At the lower end you could just have poor vision for a while, so
blindess isn’t entirely binary, but for playability I don’t think it
can have very many gradations.

So, mermaids in Pride shirts?

Today started off with an excellent technical discussion of a really complicated bug, but then was followed up by a customer actually encountering the bug. Computers, how do they even?

Watched (live-action anime): One Piece 2.6-7: Oh, that’s who that silhouette in the original crew sketch was supposed to be. And his tragic backstory!

Read (anthology): SNAFU (ed Geoff Brown, Amanda J Spedding): Collection of military horror stories, of variable quality, length, interestingness, subgenre, etc. I liked the magical WWII one, but it had plot elements I am weak against.

Read (from the shelf): FAIL.

Written (game design): 111. Ugh.

I really really hate to admit it, because I hate commuting, but I think I do get more work done at the office.
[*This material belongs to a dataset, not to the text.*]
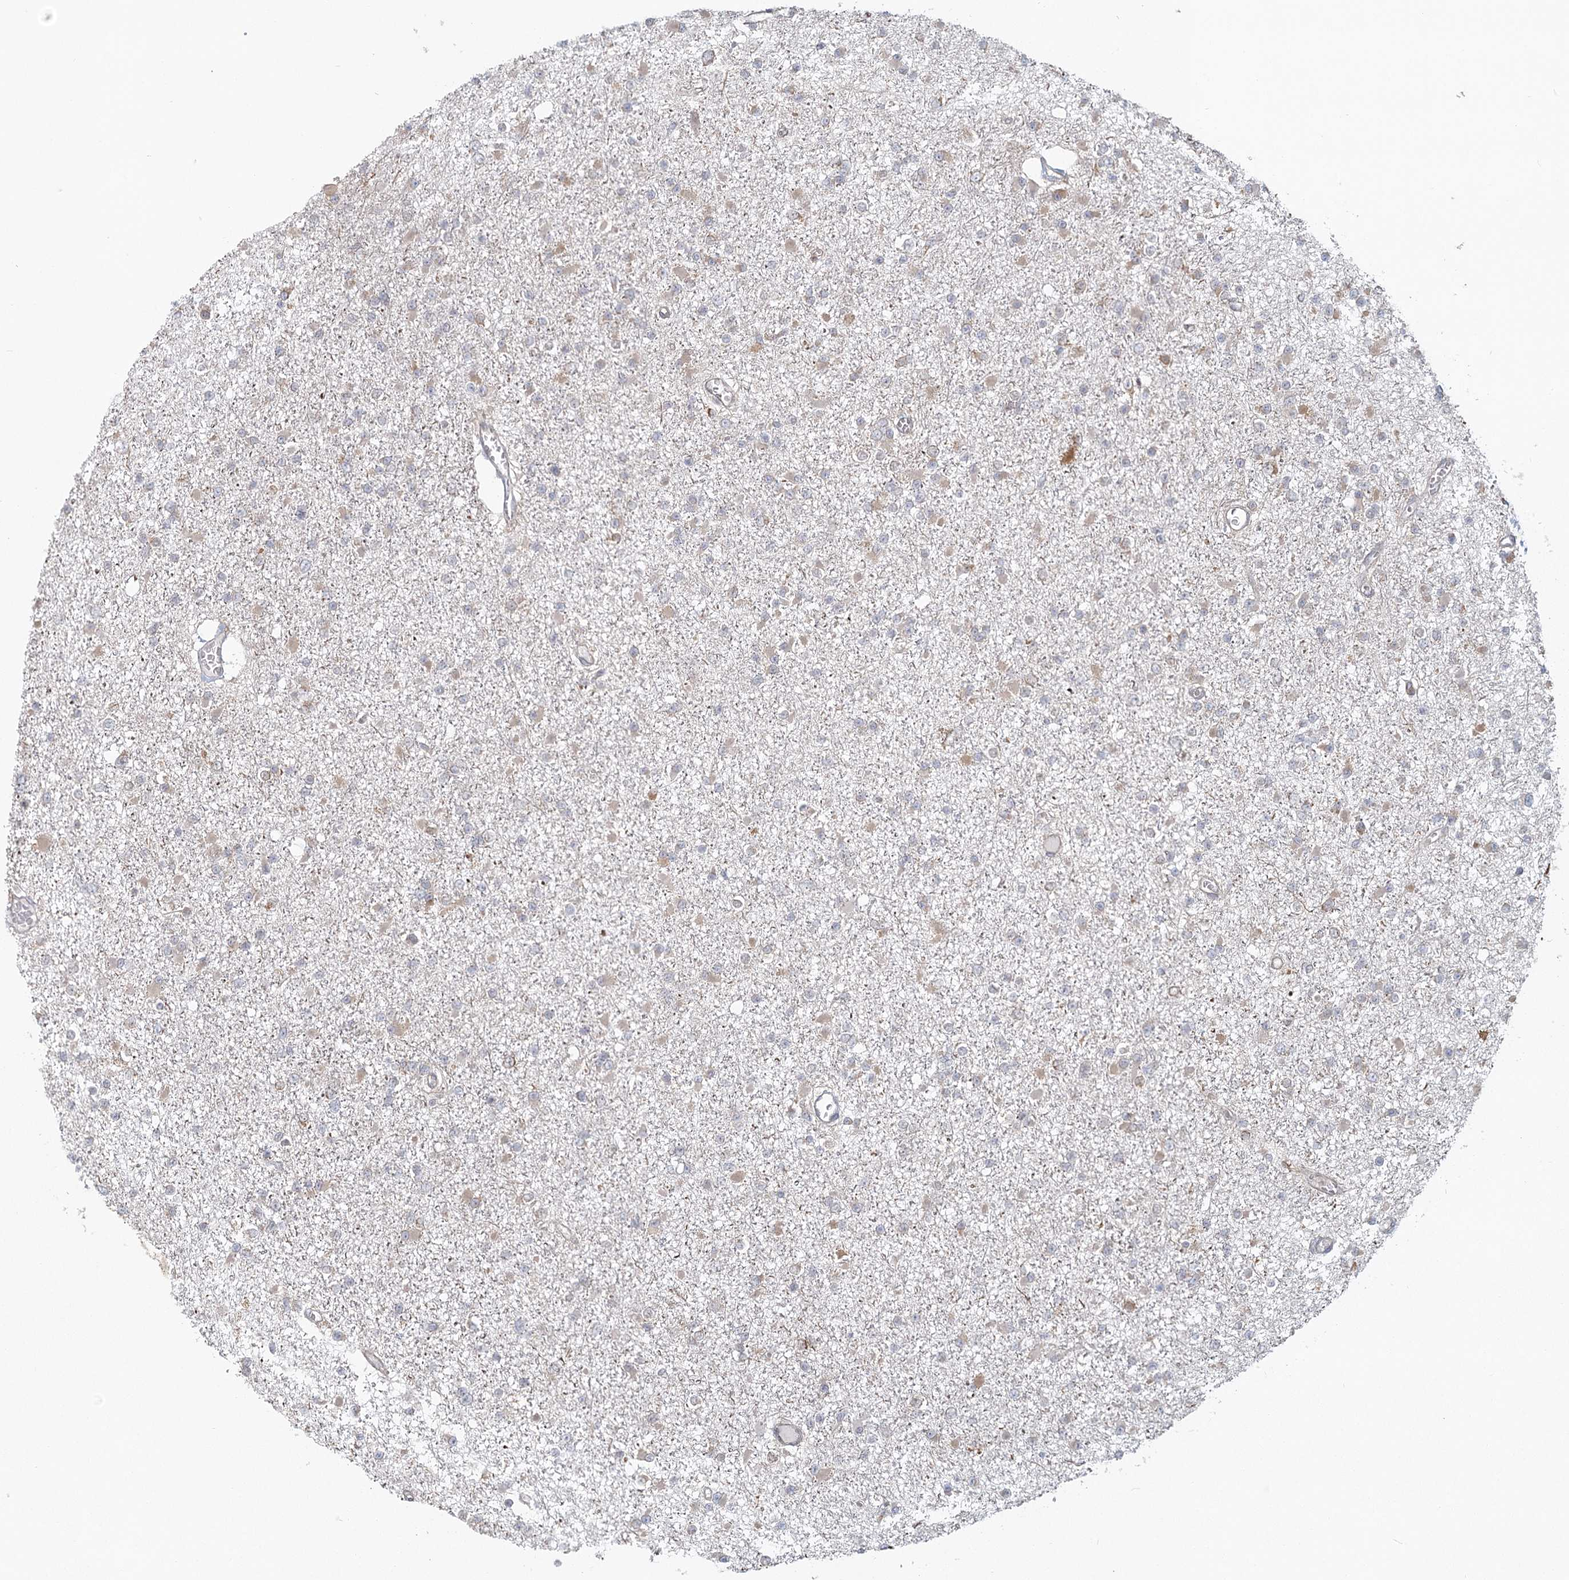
{"staining": {"intensity": "negative", "quantity": "none", "location": "none"}, "tissue": "glioma", "cell_type": "Tumor cells", "image_type": "cancer", "snomed": [{"axis": "morphology", "description": "Glioma, malignant, Low grade"}, {"axis": "topography", "description": "Brain"}], "caption": "This photomicrograph is of malignant low-grade glioma stained with immunohistochemistry (IHC) to label a protein in brown with the nuclei are counter-stained blue. There is no positivity in tumor cells.", "gene": "LACTB", "patient": {"sex": "female", "age": 22}}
I’m not sure this was the case in earlier years, but the second time it is not the same office, and I am not the same productivity unit.

Also did not get Marith a pizza.

Watched (live-action anime): One Piece 2.5: Finally they’re done with the assassins on Dinosaur Island, so surely everything will be fine now!

Read (game): Dank & Dark (Philip Reed, Lex Morgan): A complete (though very small) TTRPG published as a board book like little kids read. It’s a hack of Tunnel Goons, which was already quite minimal, so 24 pages with large type and illustrations still contain the whole system, several monsters, and three (small) dungeons. And, it’s okay if your players chew on it!

Written (game design): 122 on the old stupid thing.

What? No, I’m perfectly serious!

Still no office, but work anyway.

Read (manga): My Dress-Up Darling vol 14 (Shinichi Fukuda): Professional opportunities, because Cosplay Gal really did slay at Comiket in Doll Boy’s costume, and finally the two of them talk about the elephant that’s been in the room since about volume 3.

Written (game design): 243. Still haven’t managed to switch.

We’ll come back to these but now let’s think about the other column,
getting rid of conditions.

Countermeasures:
– basic medical care (stitches, meds)
– advanced medical care (specific antivenin, surgery, regen therapy)
– wait it out (usually combined with another way of clearing it quickly)
– remove something
– break something or lift something heavy
– move away from it
– take a moment to refocus or reorient
– use similar power to what inflicted it (mental power vs mind control, etc)
– repair or replace a piece of equipment
– retrieve a lost item
– non-powered rigamarole (exorcism from an ordained priest, etc)

Again, a lot of these are pretty similar, like advanced medical care
and exorcism that both need specialized equipment and expertise not
available on the battlefield. Removing something is like breaking
something, you just have to overcome only 0 Body to do it. Etc. Maybe
it’s enough to have how long it takes to do it, and what it takes to
do it (conflated with how much Body it takes to break or whatever),
and let the details for the two depend on special effect.